# 2011 f2250 front lower foil



## ramrod98 (Nov 5, 2002)

wondering if anyone has removed this lower foil from under the front bumper when installing a plow ? seems to not have much ground clearance with it on. i am taking delivery this tuesday of my 11 f250 and the plow is suppose to be installed tuesday morning. Might have them take it off instead of cutting to put the plow mount on. any suggestions would be appreciated or if anyone has done this or not


----------



## swtiih (Nov 30, 2008)

You have twos choice remove it or notch it. Most trucks I see don't have them.


----------



## wizardsr (Aug 8, 2006)

You could trim the whole thing shorter too. I know it's there for fuel economy, but them big air dams are just plain ugly!


----------



## exmark1 (Nov 30, 2005)

I took mine off completely, that's what everyone around here does weather it's put on at a dealer or at home. Alot of them that don't even have plows you see running around with that air dam removed


----------



## gtstang462002 (Dec 23, 2009)

I notched mine, it just about covers the Boss mount completely.
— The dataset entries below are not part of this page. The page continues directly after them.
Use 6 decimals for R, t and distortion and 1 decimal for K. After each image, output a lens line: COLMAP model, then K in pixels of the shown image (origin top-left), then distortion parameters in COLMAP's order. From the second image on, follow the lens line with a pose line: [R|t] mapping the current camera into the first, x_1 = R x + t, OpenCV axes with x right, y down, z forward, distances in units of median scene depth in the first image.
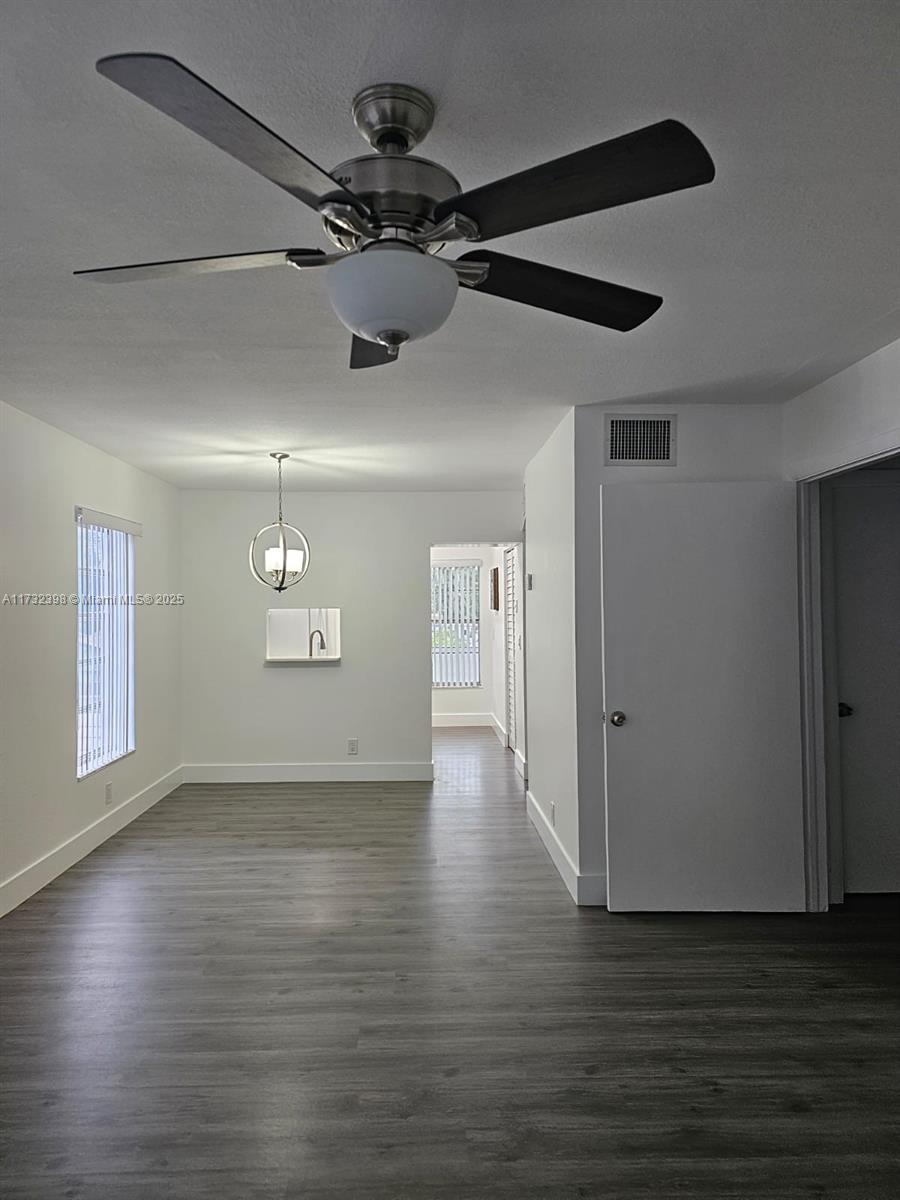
lens RADIAL K [[804.7, 0, 444.3], [0, 804.7, 596.9], [0, 0, 1]] dist [0.036545, -0.026318]
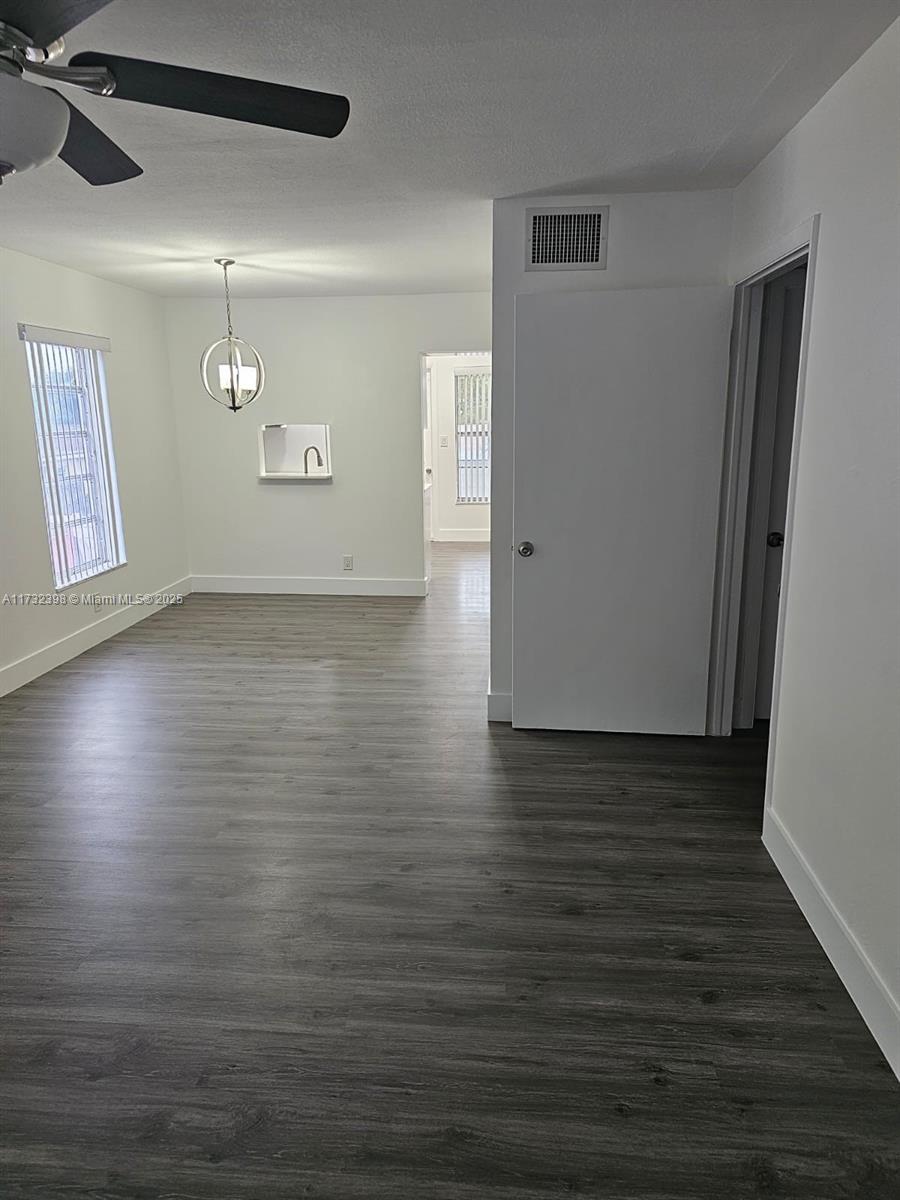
lens RADIAL K [[804.7, 0, 450.8], [0, 804.7, 604.0], [0, 0, 1]] dist [0.036545, -0.026318]
pose [[0.993108, 0.023479, -0.114825, 0.228895], [0.005437, 0.969444, 0.245254, -0.023234], [0.117075, -0.244188, 0.962635, 0.022496]]
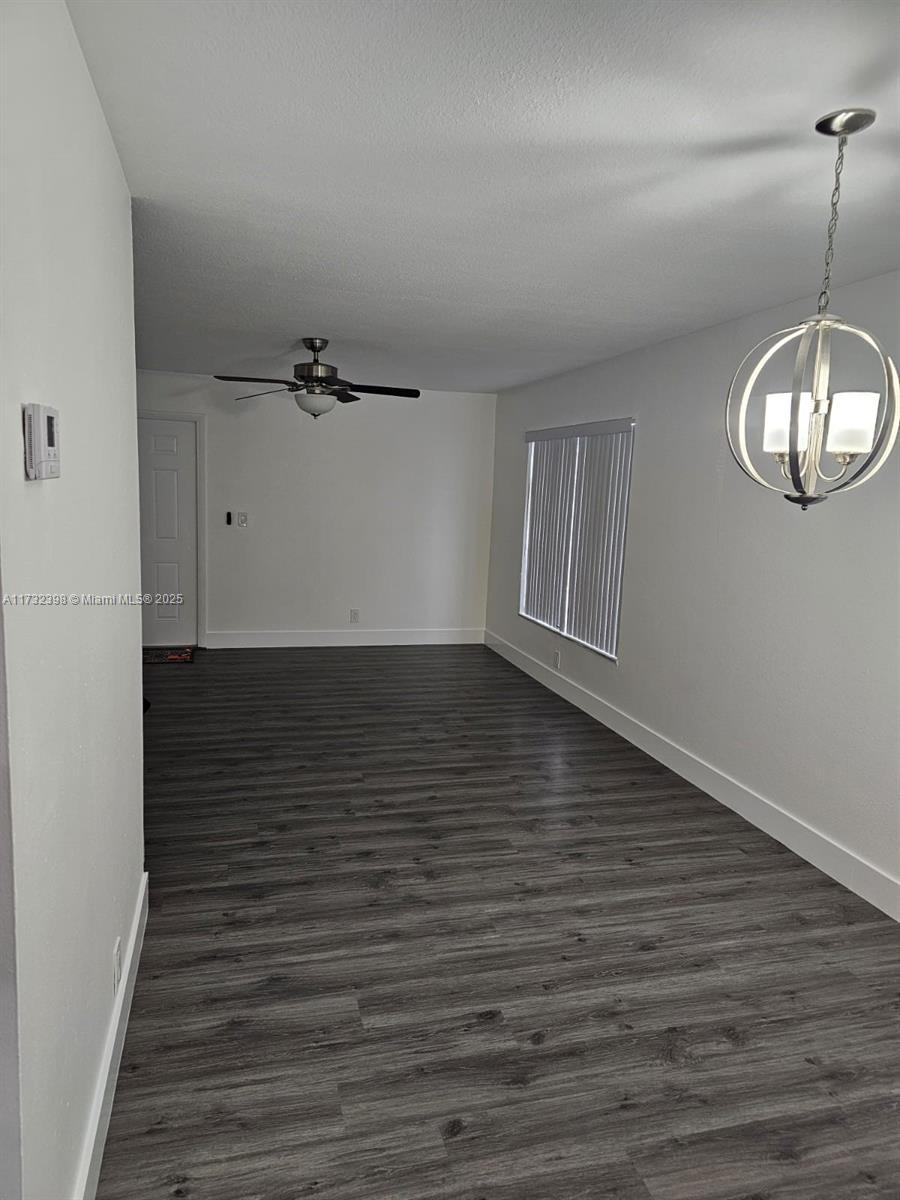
lens RADIAL K [[804.7, 0, 445.9], [0, 804.7, 605.1], [0, 0, 1]] dist [0.036545, -0.026318]
pose [[-0.973624, 0.005978, -0.228079, 0.064365], [-0.027487, 0.989303, 0.143265, -0.013646], [0.226495, 0.145755, -0.963045, 1.723087]]
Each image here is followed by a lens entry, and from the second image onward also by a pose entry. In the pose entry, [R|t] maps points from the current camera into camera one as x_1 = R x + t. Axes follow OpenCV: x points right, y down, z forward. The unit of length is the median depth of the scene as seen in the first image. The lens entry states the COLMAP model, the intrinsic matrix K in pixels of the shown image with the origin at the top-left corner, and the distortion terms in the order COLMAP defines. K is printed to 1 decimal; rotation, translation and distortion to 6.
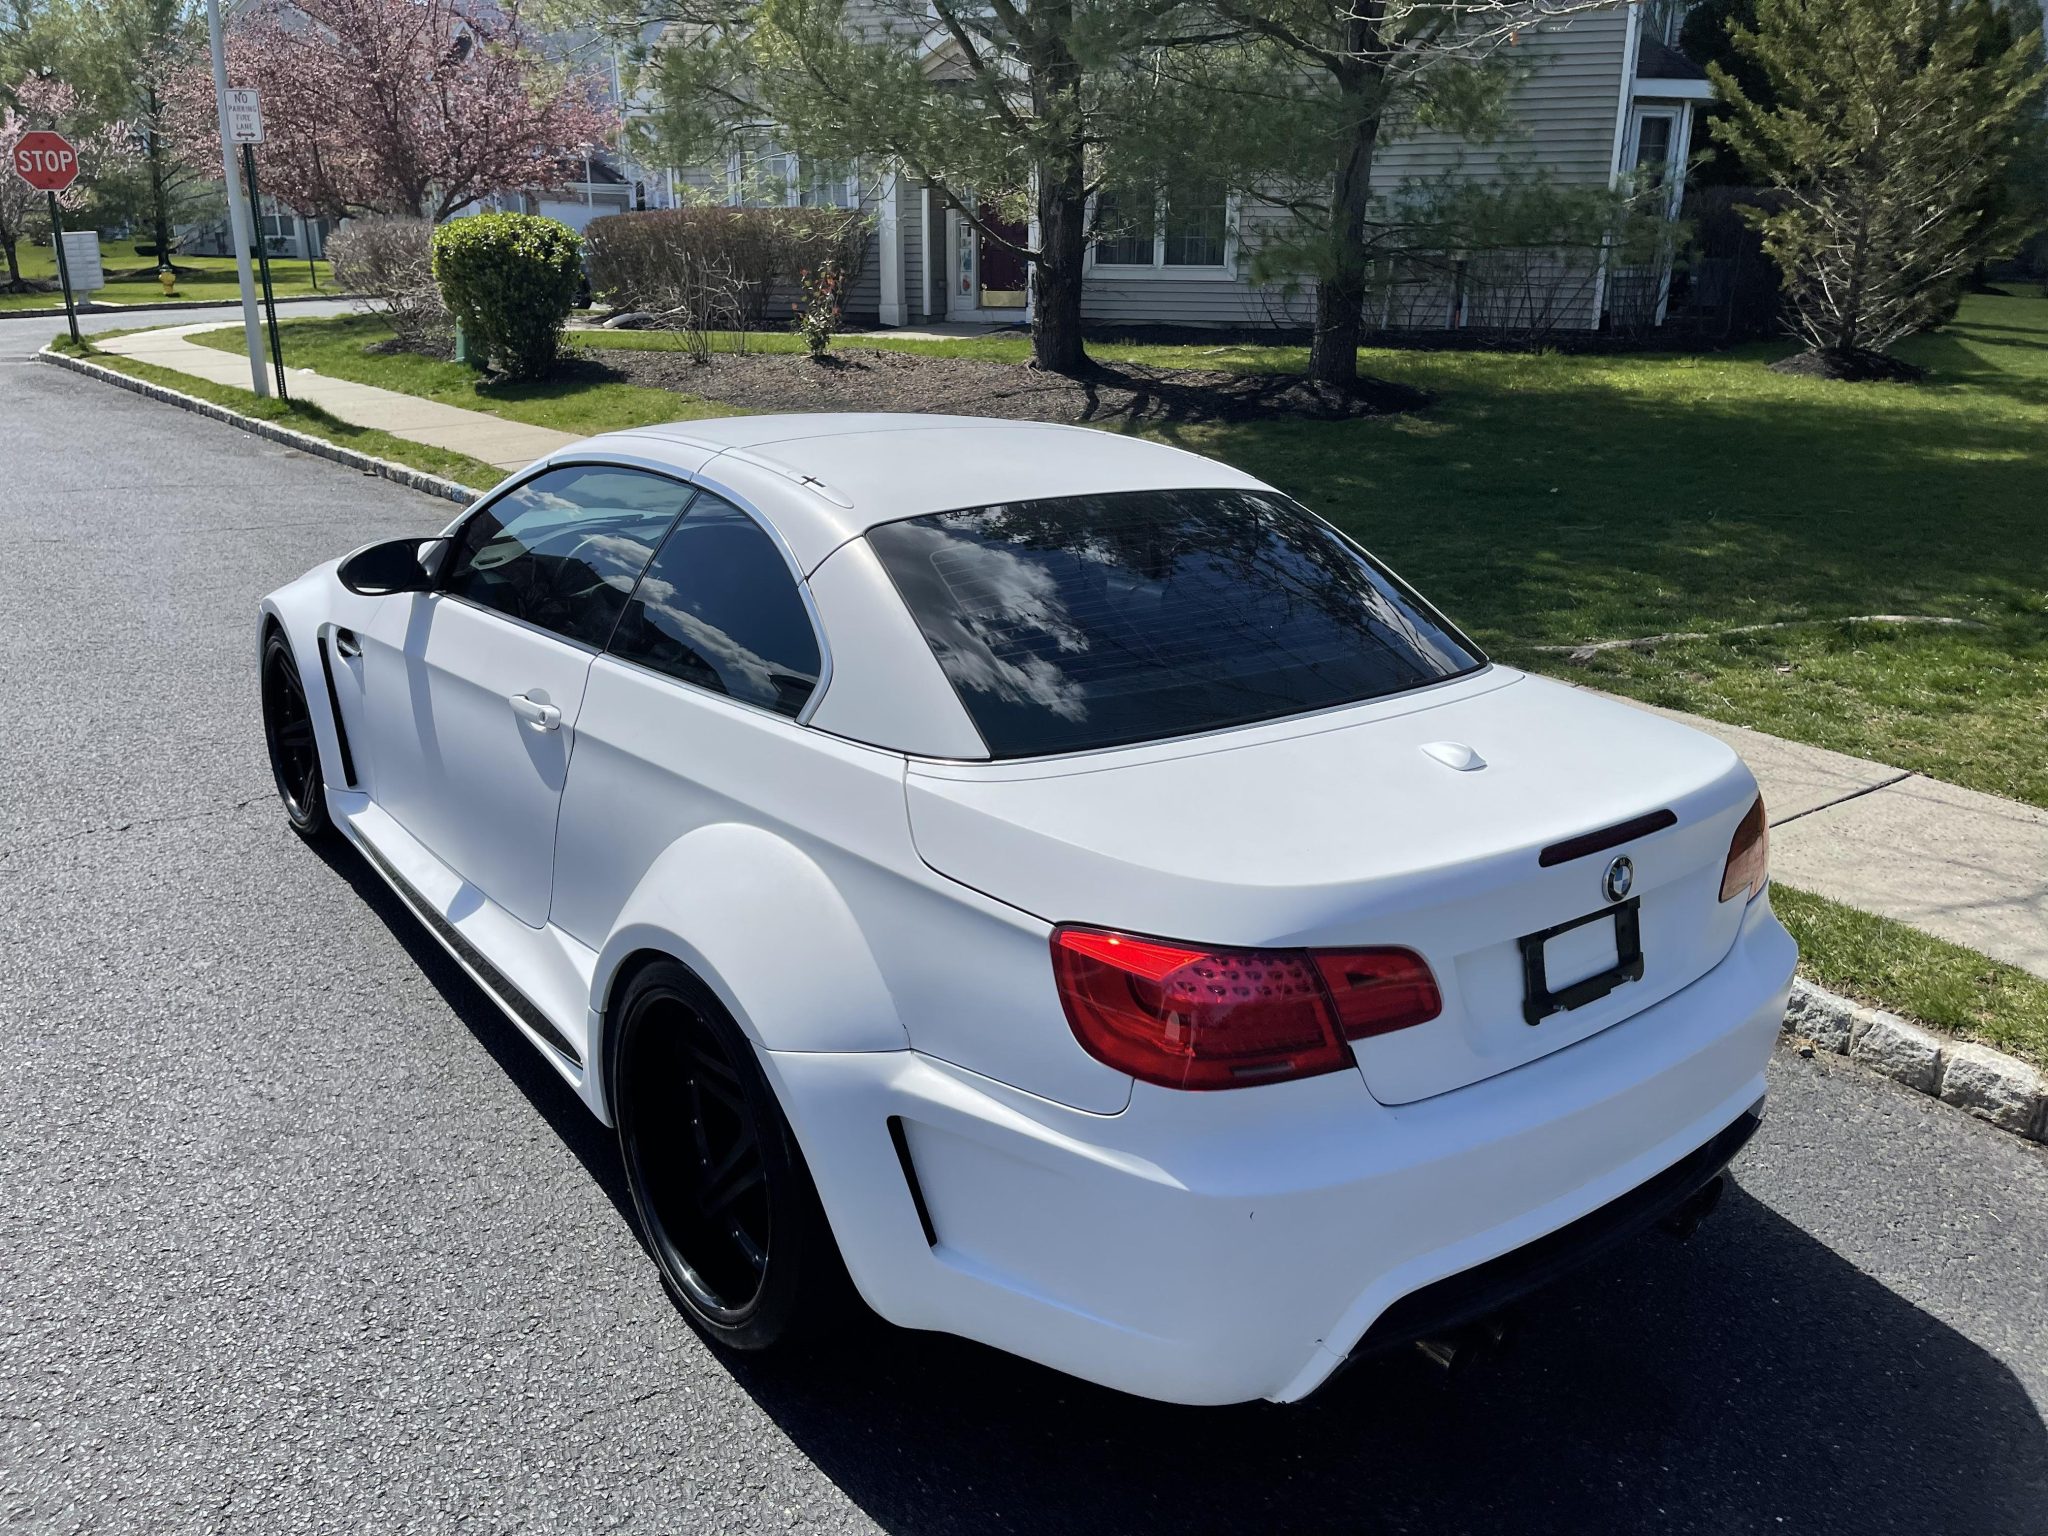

I think that it looks better with it than without it.


----------



## 06HD BOSS (Nov 28, 2005)

I trimmed mine. If i remember, i think i took about 3" or 4" off.


----------



## seville009 (Sep 9, 2002)

They just notched mine to install the brackets for a Western MVP - barely noticable.


----------



## gtstang462002 (Dec 23, 2009)




----------



## snorider075 (Apr 3, 2010)

Took it off. Then will put it back on when truck gets traded.


----------



## Brian Young (Aug 13, 2005)

Personally, I would just have them remove it, its just one more thing that could crack or just break off while plowing. Then if and when you trade it in stick it back on.


----------



## Brian Young (Aug 13, 2005)

06HDBOSS thats a bad ars looking little red wagon you got there.


----------